----- ENTRIES SUPPLIED -----

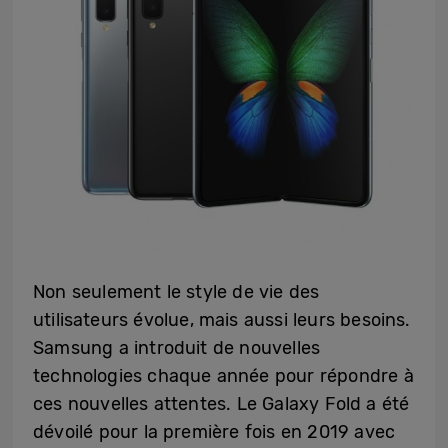
Non seulement le style de vie des
utilisateurs évolue, mais aussi leurs besoins.
Samsung a introduit de nouvelles
technologies chaque année pour répondre à
ces nouvelles attentes. Le Galaxy Fold a été
dévoilé pour la première fois en 2019 avec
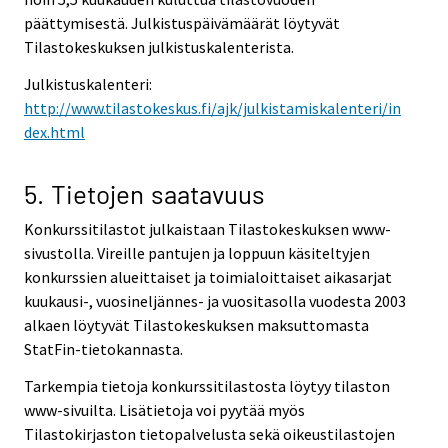
päättymisestä. Julkistuspäivämäärät löytyvät
Tilastokeskuksen julkistuskalenterista.
Julkistuskalenteri:
http://www.tilastokeskus.fi/ajk/julkistamiskalenteri/in
dex.html
5. Tietojen saatavuus
Konkurssitilastot julkaistaan Tilastokeskuksen www-
sivustolla. Vireille pantujen ja loppuun käsiteltyjen
konkurssien alueittaiset ja toimialoittaiset aikasarjat
kuukausi-, vuosineljännes- ja vuositasolla vuodesta 2003
alkaen löytyvät Tilastokeskuksen maksuttomasta
StatFin-tietokannasta.
Tarkempia tietoja konkurssitilastosta löytyy tilaston
www-sivuilta. Lisätietoja voi pyytää myös
Tilastokirjaston tietopalvelusta sekä oikeustilastojen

-----

## WHAT YOU WILL DO
Reproduce, exactly as they stand in the data above, the lines from the one that holds "http://www.tilastokeskus.fi/ajk/julkistamiskalenteri/in" to the one that holds "kuukausi-, vuosineljännes- ja", inclusive.

## RESULT FOR THIS TASK
http://www.tilastokeskus.fi/ajk/julkistamiskalenteri/in
dex.html
5. Tietojen saatavuus
Konkurssitilastot julkaistaan Tilastokeskuksen www-
sivustolla. Vireille pantujen ja loppuun käsiteltyjen
konkurssien alueittaiset ja toimialoittaiset aikasarjat
kuukausi-, vuosineljännes- ja vuositasolla vuodesta 2003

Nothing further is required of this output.